Le regole in breve
Struttura di una partita
Una partita a Valhalla si svolge in turni (chiamati ere), ciascuno diviso in tre fasi:
- Raccolta — ogni jarl raccoglie le risorse prodotte dal proprio villaggio: cibo, legno e oro.
- Azione — recluta unità, costruisci edifici, attacca i nemici o offri sacrifici agli dèi.
- Evento — si pesca una carta evento che può portare benedizioni, disastri o avanzare il segnalino del Ragnarök.
Le risorse
| Risorsa | Uso principale |
|---|---|
| Cibo | Mantenere le truppe in campo |
| Legno | Costruire edifici e drakkar |
| Oro | Mercato, assoldare unità d’élite |
| Gloria | Punti vittoria — si accumula con battaglie e sacrifici |
Il combattimento
Quando attacchi un avversario, entrambi i giocatori rivelano le unità coinvolte. Si confrontano i valori di attacco e difesa, modificati dalle benedizioni divine attive. Chi perde subisce danni e ritira le unità; chi vince guadagna gloria e può saccheggiare risorse.
I sacrifici agli dèi
Offrendo risorse ai tre dèi ottieni poteri speciali:
- Odino — visione e strategia: guarda la mano di un avversario o pesca carte extra.

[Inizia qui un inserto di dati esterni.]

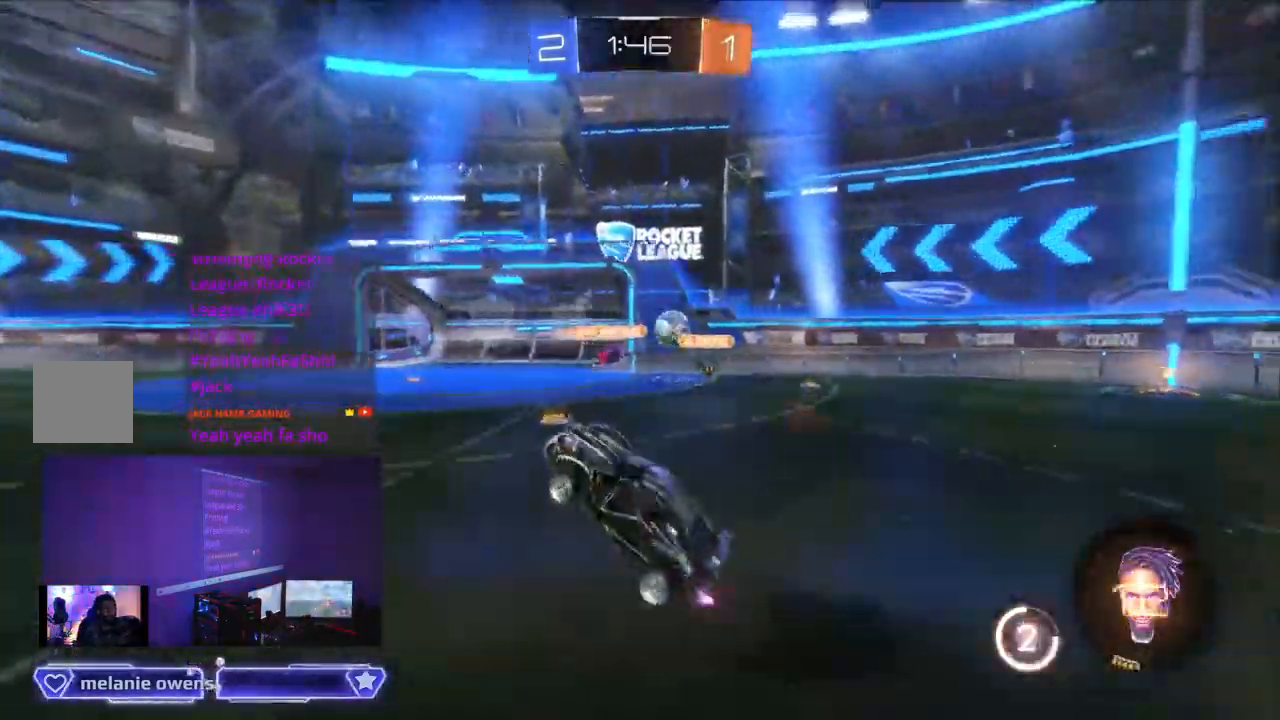
{"dt_ms": 1000, "buttons": [], "left_stick": "center", "right_stick": "center"}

- Freya — prosperità: raddoppia la raccolta di un turno o guarisci unità ferite.
- Loki — caos: sabota un edificio nemico o scambia segretamente carte.
Come si vince
Il gioco termina quando il Ragnarök è compiuto (il segnalino raggiunge la fine) o quando un giocatore accumula 50 punti gloria. Vince chi ha più gloria al momento della fine.
Questo è solo l’essenziale. Le strategie possibili sono molte — le sveleremo turno dopo turno.